Chef column - gazpacho

Chef column - gazpacho

James Tea, head chef at Wisbech’s Rose and Crown Hotel is dishing up a weekly menu to help liven up your family meal times. Each week James, who has worked at top class restaurants around the world, will be serving up an easy, affordable recipe for your to try. Many of the meals will be a version on those on offer at the prestigious Rose and Crown Hotel.

Gazpacho is a soup made of raw vegetables and served cold, usually with a tomato base, originating in the southern Spanish region of Andalusia.

Gazpacho is widely eaten in Spain and neighbouring Portugal, particularly during the hot summers, as it is refreshing and cool.

There are number of theories of its origin, including as an Arab soup of bread, olive oil, water and garlic that arrived in Spain and Portugal with the Moors, or via the Romans with the addition of vinegar.

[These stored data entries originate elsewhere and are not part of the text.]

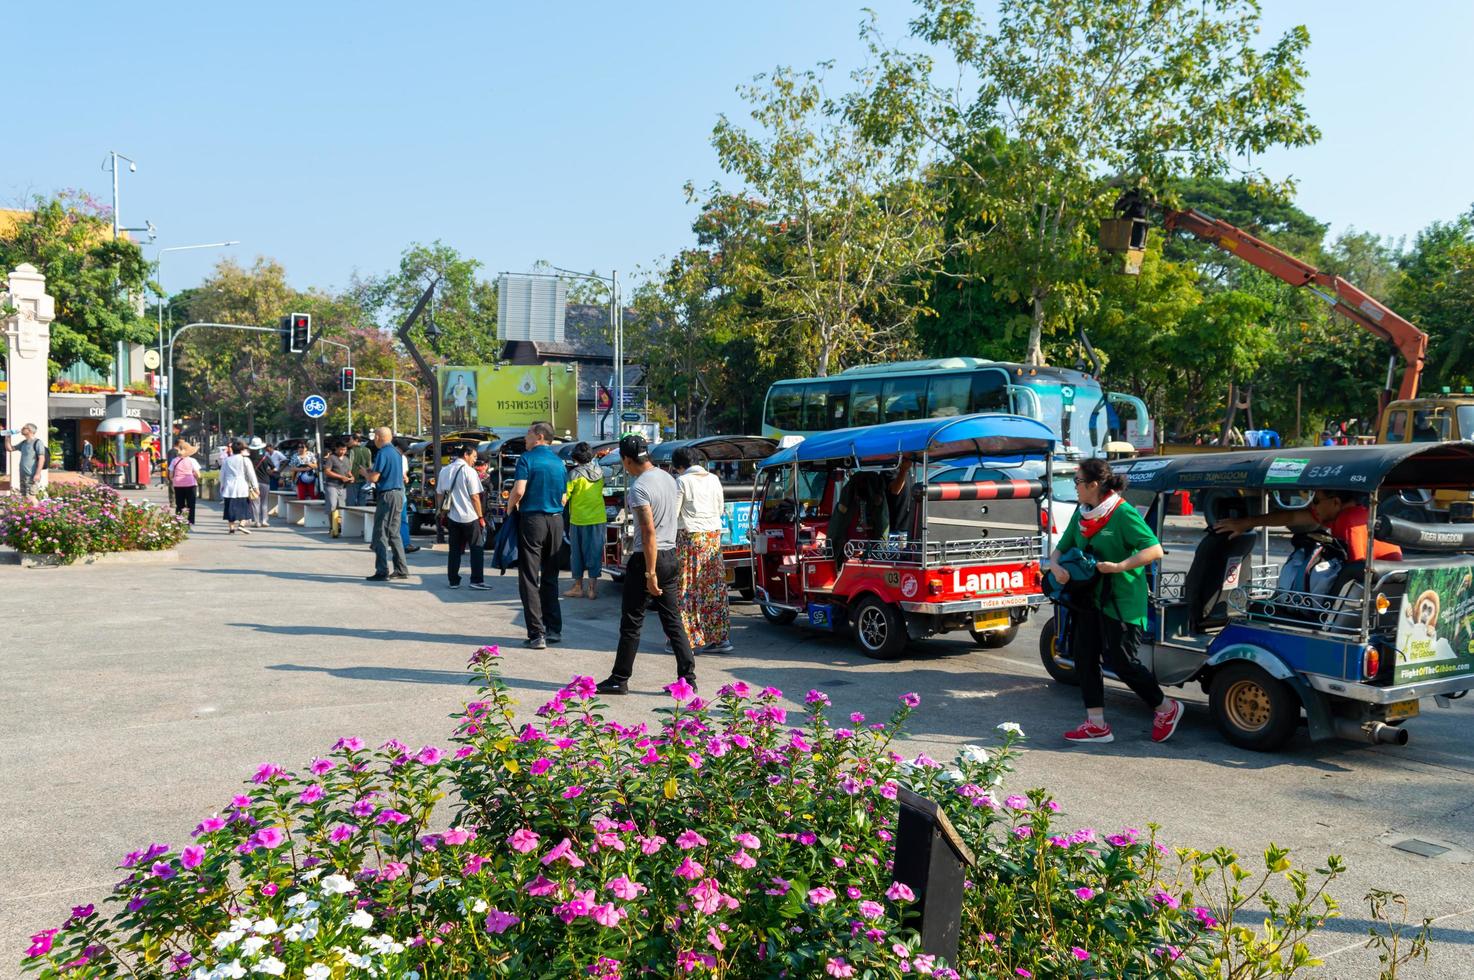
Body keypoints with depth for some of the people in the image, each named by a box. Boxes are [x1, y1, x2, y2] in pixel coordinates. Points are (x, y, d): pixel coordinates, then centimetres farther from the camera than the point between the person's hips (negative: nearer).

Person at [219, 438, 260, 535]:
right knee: (244, 507, 3)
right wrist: (255, 487, -2)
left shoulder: (226, 460, 10)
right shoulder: (245, 460, -2)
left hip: (228, 488, 4)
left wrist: (222, 486, 26)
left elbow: (222, 474, 16)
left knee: (230, 508, 7)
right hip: (242, 488, -3)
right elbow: (251, 474, -4)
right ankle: (242, 524, -14)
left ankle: (231, 527, 7)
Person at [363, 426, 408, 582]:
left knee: (380, 534, -3)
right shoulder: (396, 452, 12)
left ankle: (382, 572, -4)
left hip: (387, 496, -8)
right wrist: (372, 470, 20)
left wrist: (365, 473, 4)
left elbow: (374, 478, -16)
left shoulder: (382, 453, -14)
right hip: (399, 493, 9)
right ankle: (401, 569, 15)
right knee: (394, 534, 14)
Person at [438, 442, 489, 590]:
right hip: (469, 517, -6)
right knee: (477, 548, 2)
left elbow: (439, 494, 12)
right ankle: (476, 580, -3)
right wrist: (481, 517, -5)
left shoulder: (444, 470, 8)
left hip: (452, 516, 6)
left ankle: (453, 581, 11)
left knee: (454, 549, 10)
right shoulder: (469, 471, -11)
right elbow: (475, 497, -11)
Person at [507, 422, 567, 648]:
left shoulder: (527, 459, -8)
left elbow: (519, 490, -18)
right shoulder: (559, 463, 11)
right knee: (550, 577, 15)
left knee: (529, 578, -1)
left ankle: (537, 634, -6)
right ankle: (554, 629, 17)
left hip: (532, 519, -6)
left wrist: (510, 506, -1)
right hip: (556, 521, 6)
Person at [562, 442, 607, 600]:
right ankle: (593, 588, 10)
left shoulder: (575, 474, -12)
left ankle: (578, 587, 15)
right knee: (594, 553, 7)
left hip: (579, 520, -4)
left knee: (577, 553, 9)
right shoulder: (600, 472, 1)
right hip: (598, 518, 4)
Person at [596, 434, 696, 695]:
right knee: (673, 621, 10)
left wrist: (650, 574, -20)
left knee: (631, 624, 4)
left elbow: (649, 531, -22)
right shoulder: (669, 478, 8)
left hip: (647, 557, -8)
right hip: (671, 556, 8)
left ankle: (619, 680, 13)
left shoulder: (639, 488, -18)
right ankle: (687, 679, 10)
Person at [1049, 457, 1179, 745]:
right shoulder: (1081, 514, 7)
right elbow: (1062, 548, 13)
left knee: (1120, 660, -3)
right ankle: (1096, 725, 14)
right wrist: (1055, 566, -9)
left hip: (1122, 601, -8)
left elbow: (1155, 550, -22)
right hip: (1090, 597, 8)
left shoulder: (1123, 513, -16)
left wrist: (1118, 567, -28)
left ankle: (1166, 708, 21)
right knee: (1084, 657, 5)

Once in Spain, it became a part of Andalusian cuisine, particularly Cordoba and Seville, using stale bread, garlic, olive oil, salt and vinegar, similar to ajoblanco (popular Spanish cold soup).

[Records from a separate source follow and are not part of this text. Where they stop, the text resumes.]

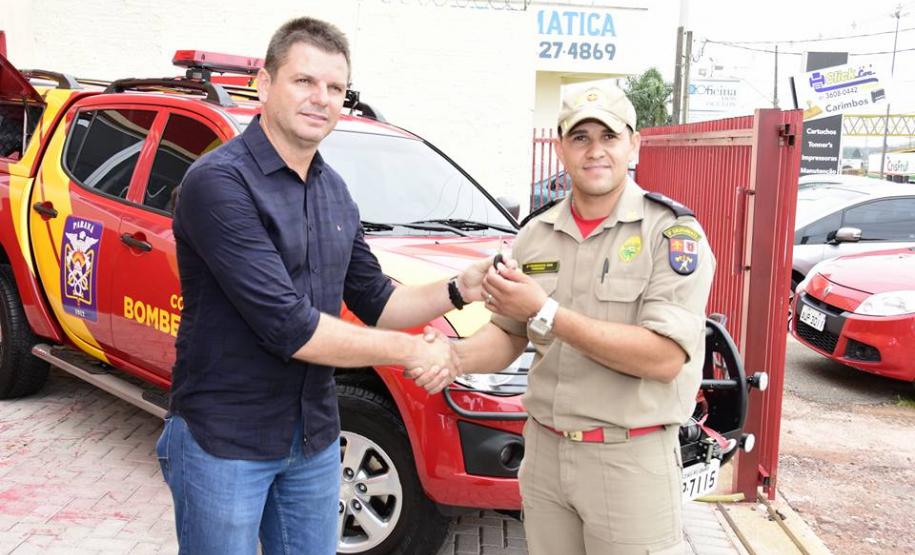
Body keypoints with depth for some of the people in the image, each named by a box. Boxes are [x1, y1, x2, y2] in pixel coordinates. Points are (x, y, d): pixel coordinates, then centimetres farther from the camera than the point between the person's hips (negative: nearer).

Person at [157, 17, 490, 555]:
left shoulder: (334, 191, 6)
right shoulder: (220, 182, -19)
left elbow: (375, 301, 11)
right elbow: (288, 328, -25)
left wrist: (457, 290, -6)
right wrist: (410, 350, -16)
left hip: (315, 438, 7)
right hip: (225, 441, -6)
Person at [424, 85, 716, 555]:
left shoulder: (671, 230, -11)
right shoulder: (535, 234, 5)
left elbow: (664, 358, -21)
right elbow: (508, 335, 11)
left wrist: (546, 314, -24)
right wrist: (454, 356, -11)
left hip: (630, 460, -4)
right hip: (542, 451, 5)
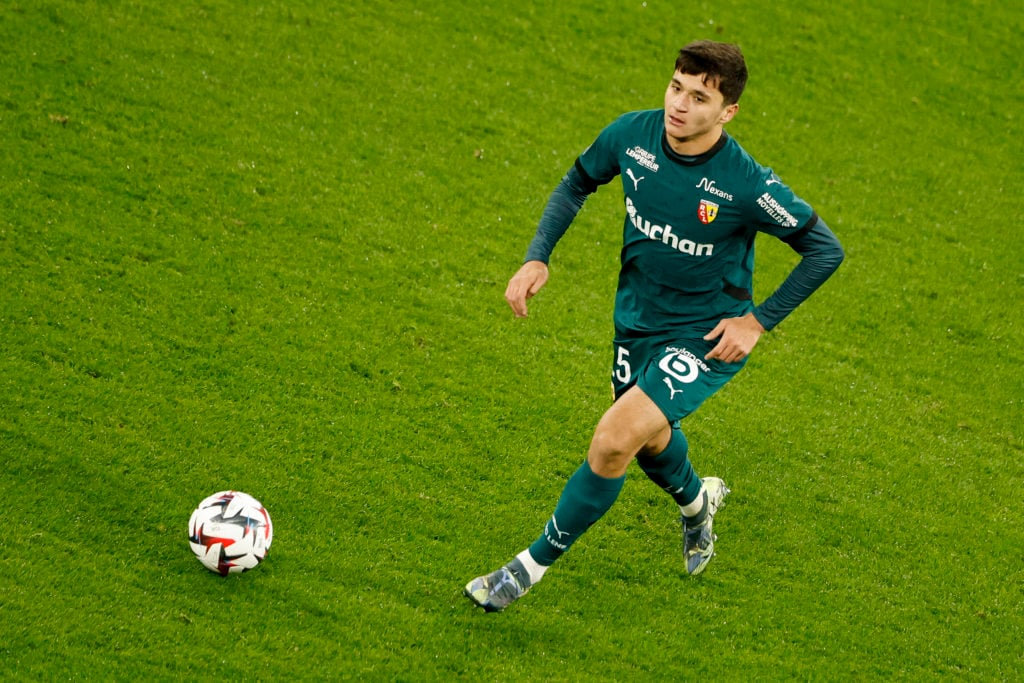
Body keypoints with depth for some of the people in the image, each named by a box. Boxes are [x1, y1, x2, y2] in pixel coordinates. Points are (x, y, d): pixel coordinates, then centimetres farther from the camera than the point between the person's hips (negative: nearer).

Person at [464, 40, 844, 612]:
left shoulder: (749, 185, -28)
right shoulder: (633, 134, -16)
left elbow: (826, 250, -15)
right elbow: (578, 183, 6)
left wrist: (758, 321, -15)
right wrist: (538, 258, -6)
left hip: (705, 338, -6)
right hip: (637, 321, 6)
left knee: (614, 441, -22)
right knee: (650, 443, 26)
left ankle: (533, 565, -3)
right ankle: (697, 501, 63)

T his perfect hot-weather soup is simply a salad in liquid form, which means it’s one of the easiest dishes to make.

There are many variations of gazpacho, from smooth and chunky in texture, to different colours and omitting tomatoes and bread in favour of avocados, cucumbers, watermelon, grapes, seafood, and other ingredients.

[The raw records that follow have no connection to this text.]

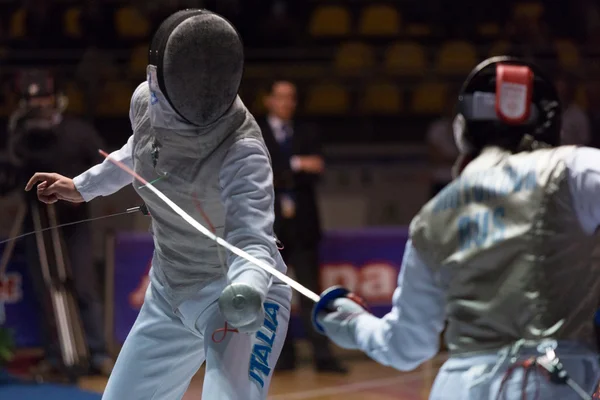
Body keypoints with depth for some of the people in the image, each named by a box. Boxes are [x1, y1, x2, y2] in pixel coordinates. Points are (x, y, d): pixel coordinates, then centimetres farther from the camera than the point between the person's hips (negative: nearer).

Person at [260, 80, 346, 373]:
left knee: (310, 291, -4)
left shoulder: (307, 135, 14)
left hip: (302, 222, 1)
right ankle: (283, 356, 7)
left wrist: (280, 177, -12)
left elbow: (314, 172, 0)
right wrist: (296, 166, -12)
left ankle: (323, 357, -8)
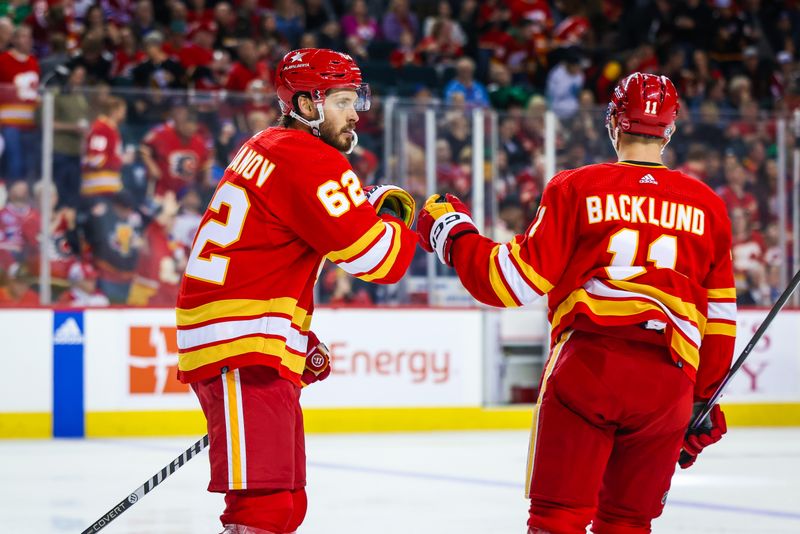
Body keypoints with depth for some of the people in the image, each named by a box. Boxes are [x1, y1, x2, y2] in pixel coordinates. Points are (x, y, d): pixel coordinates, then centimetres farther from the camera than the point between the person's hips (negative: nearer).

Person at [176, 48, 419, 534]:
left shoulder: (266, 148, 20)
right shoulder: (312, 161, -12)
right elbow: (378, 259, -18)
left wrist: (301, 339, 20)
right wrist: (392, 216, 4)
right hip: (242, 349, -11)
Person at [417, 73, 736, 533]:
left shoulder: (576, 189, 4)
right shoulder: (708, 206, 13)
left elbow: (519, 282, 2)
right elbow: (720, 318, 16)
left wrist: (453, 233, 16)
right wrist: (704, 399, 27)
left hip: (587, 363, -3)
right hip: (668, 384, 3)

This simple recipe uses finely chopped vegetables, and is served with croutons.

Ingredients:

sERVES 4

6 ripe vine tomatoes, finely chopped

1 flat garlic clove, peeled and finely crushed

1 red pepper, deseeded and finely chopped

1 small red onion, peeled and finely chopped

Juice of 1 lemon, or to preferred taste

1/2 cucumber, peeled deseeded and finely chopped

Sea salt and freshly ground black pepper

300ml cold vegetable or chicken stock

300ml tomato juice

Handful basil and tarragon leaves, chopped

Dash of tabasco sauce

Dash of Worcestershire sauce

Olive oil, to drizzle

Croutons, to serve

Method

Put all the vegetables in a large bowl and sprinkle over the lemon juice and some salt and pepper. Mix well.

Pour over the stock and tomato juice to cover, and then stir in the herbs and a dash each of Tabasco and Worcestershire sauce. Cover with cling film and chill for at least four hours to let the flavours meld. Serve in chilled bowls with a drizzle of olive oil and croutons scattered on top.